Failure to Immediately Investigate and Protect Resident After Alleged Involuntary Seclusion
Penalty
Summary
The facility failed to thoroughly investigate and respond to an allegation of abuse involving a resident who was reportedly barricaded in the nurses' station by a CNA. On the night in question, a CNA was observed by another CNA with a resident positioned at the CNA desk, with a treatment cart placed in such a way that the resident could not freely leave the area. The CNA explained that the resident was placed there because they had been entering other residents' rooms. When the observing CNA moved the treatment cart, they were able to take the resident for toileting and observed blood and bruising on the resident's leg, which was reported to a nurse and attributed to a previous fall. Despite the report of possible involuntary seclusion, which is considered a form of abuse according to the facility's own policy, the CNA accused of the action was not immediately removed from resident care or placed under supervision. The CNA continued to work several shifts after the initial allegation was reported to both the DON and NHA. The facility did not initiate a full investigation or suspend the CNA until a week after the initial report, when the concerns were raised again by another staff member.

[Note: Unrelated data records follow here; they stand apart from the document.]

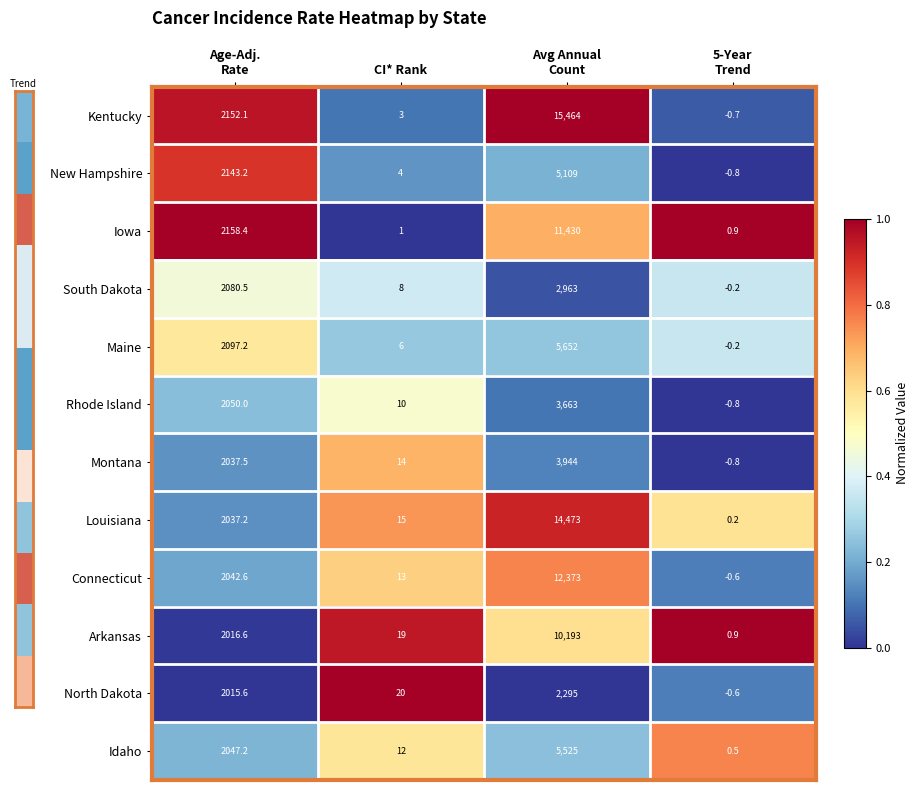

What is the highest value of the Kentucky series?

15464.0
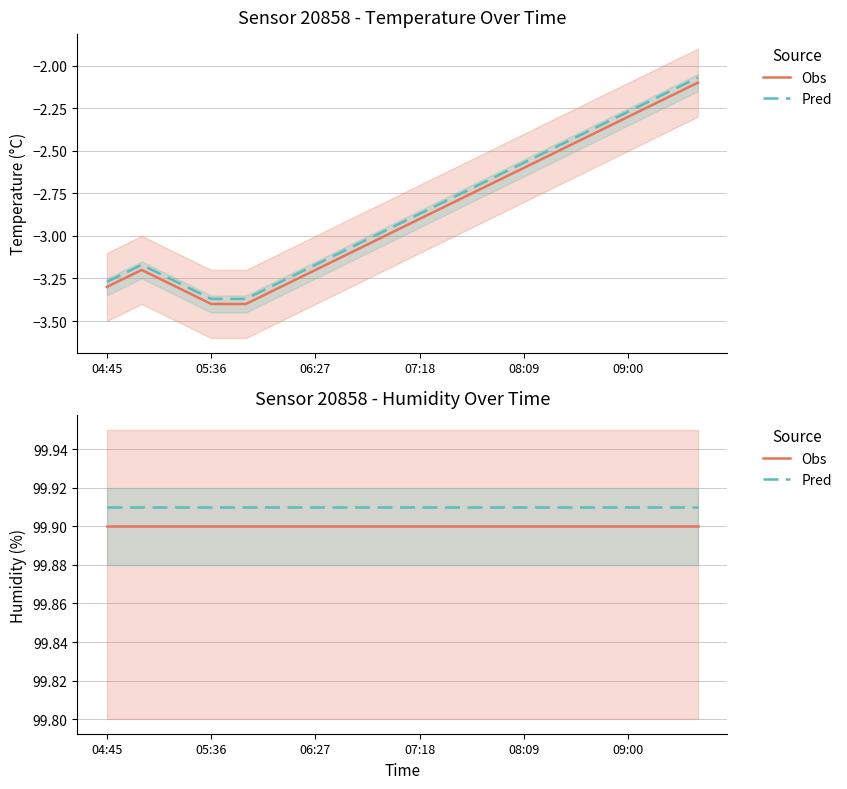

What is the sum of the Obs values at 11 and 08:09?

199.8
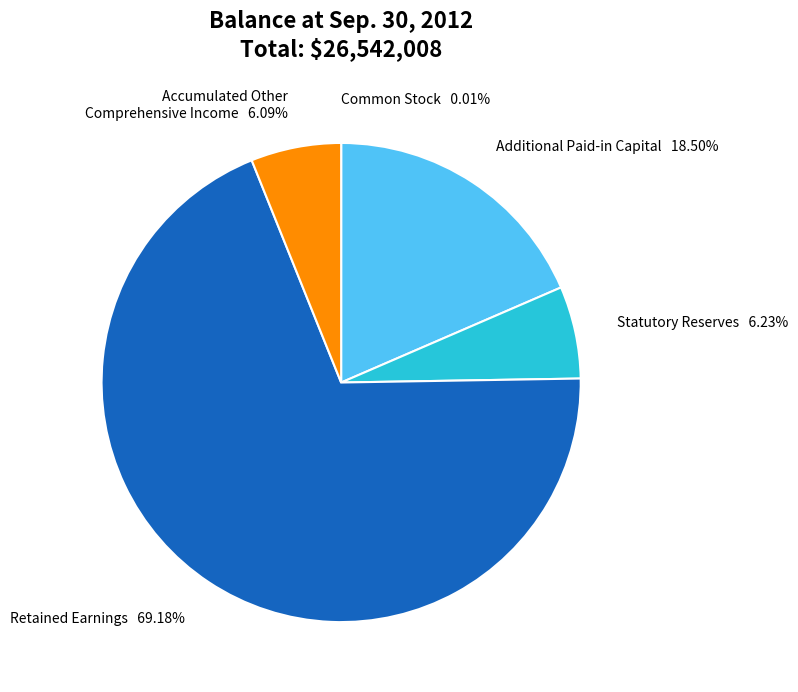

What is the ratio of the value at Accumulated Other Comprehensive Income 6.09% to the value at Statutory Reserves 6.23%?

1.0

Staff interviews and documentation confirmed that the facility's leadership was aware of the allegation but chose not to act immediately, citing their belief that the incident did not occur as described. The facility's abuse prevention policy requires immediate action to protect residents and a thorough analysis of the occurrence, but these steps were not taken in a timely manner. The resident involved had a history of falls, and at the time of the incident, was found with a skin tear and bruising on the leg.